Efficacy trial of the world's most clinically advanced malaria vaccine candidate underway

Pivotal testing of RTS,S is on track for target enrollment of 16,000 children

A pivotal efficacy trial of RTS,S, the world's most clinically advanced malaria vaccine candidate, is now underway in seven African countries: Burkina Faso, Gabon, Ghana, Kenya, Malawi, Mozambique and Tanzania. The trial, which is expected to involve up to 16,000 children, is on schedule, with more than 5,000 children already enrolled, researchers announced Tuesday at the 5th Multilateral Initiative on Malaria Pan-African Malaria Conference.

Developing a vaccine against malaria, a scientific challenge for decades, is critical to defeating the disease. A vaccine would complement existing interventions, such as bed nets and effective drug therapies. GlaxoSmithKline Biologicals' (GSK Bio) RTS,S is the first malaria vaccine candidate to demonstrate significant efficacy during early development to warrant Phase III testing. It is the leading vaccine candidate in the global effort by the PATH Malaria Vaccine Initiative (MVI) to develop a malaria vaccine.

"A malaria vaccine could help save countless lives and redefine the future for Africa's children," said Dr. Patricia Njuguna, RTS,S principal investigator (KEMRI-Wellcome Trust, Kilifi, Kenya) and chair of the Clinical Trials Partnership Committee, a collaboration of African research institutions, MVI, and GSK Bio that is leading the clinical development of RTS,S. "Communities all across Africa are dedicated to this future and are participating to ensure that we develop a vaccine with an acceptable safety and efficacy profile."

RTS,S is the first vaccine designed primarily for use in Africa, where malaria kills more than 800,000 people every year, the majority of them children under the age of five. By conducting the trial in seven different countries across Sub-Saharan Africa, researchers will be able to evaluate the vaccine candidate's efficacy in a variety of settings, with diverse patterns of malaria transmission. For example, some trial sites are located in areas where there is a year-round threat of malaria, while others experience only seasonal transmission.

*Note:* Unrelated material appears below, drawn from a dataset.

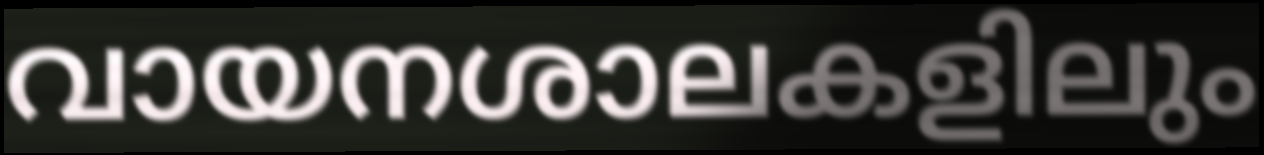
വായനശാലകളിലും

All of the research centers were chosen for their track record of world-class clinical research, strong community relations and commitment to meeting the highest international ethical, medical, clinical and regulatory standards.

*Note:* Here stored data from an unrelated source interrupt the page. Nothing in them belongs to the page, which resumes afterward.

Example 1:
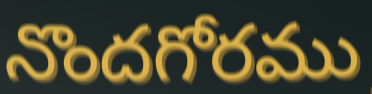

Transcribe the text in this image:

నొందగోరము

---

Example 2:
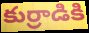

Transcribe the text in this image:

కుర్రాడికి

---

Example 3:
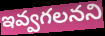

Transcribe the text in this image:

ఇవ్వగలనని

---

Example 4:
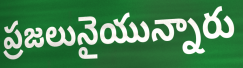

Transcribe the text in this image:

ప్రజలునైయున్నారు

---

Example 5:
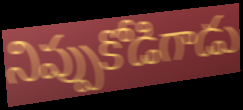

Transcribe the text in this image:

నిప్పుకోడిగాడు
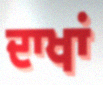
ਦਾਖਾਂ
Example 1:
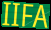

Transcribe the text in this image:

IIFA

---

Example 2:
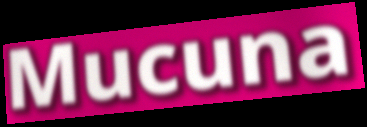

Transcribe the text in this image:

Mucuna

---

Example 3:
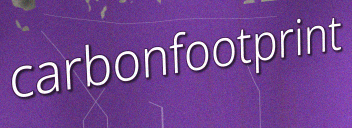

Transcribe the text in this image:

carbonfootprint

"This is a tremendous moment in the fight against malaria and the culmination of more than two decades of research, including 10 years of clinical trials in Africa," said Dr. Joe Cohen, co-inventor of RTS,S and Vice President of R&D, Vaccines for Emerging Diseases and HIV, at GSK

Biologicals. "The Phase III trial is a huge undertaking that depends on effective coordination between researchers, regulators, families and communities. Everyone involved has invested significant energy and resources to pave the way for what could become the world's first malaria vaccine."

Recent Phase II studies showed that RTS,S reduced clinical episodes of malaria by 53 percent over an eight-month follow-up period. Findings from a Phase II trial initiated in 2002 and conducted with more than 2,000 children in southern Mozambique, published in the medical journal The Lancet in 2004 and 2005, showed that RTS,S was efficacious for at least 18 months in reducing clinical malaria by 35 percent, and severe malaria by 49 percent. , In addition, RTS,S was shown to have a promising safety and tolerability profile when used alongside the World Health Organization's (WHO) standard infant vaccines.

"This historic trial could lead to the availability of a vaccine with the potential to save the lives of hundreds of thousands of African children, if the data are positive," said Dr. Christian Loucq, director of the PATH Malaria Vaccine Initiative. "But development is only half the mission; MVI and its partners are committed to ensuring this vaccine reaches those who need it most. We hope the international community will respond by starting to prepare for the day when-if all goes well-this vaccine will be available for distribution and use."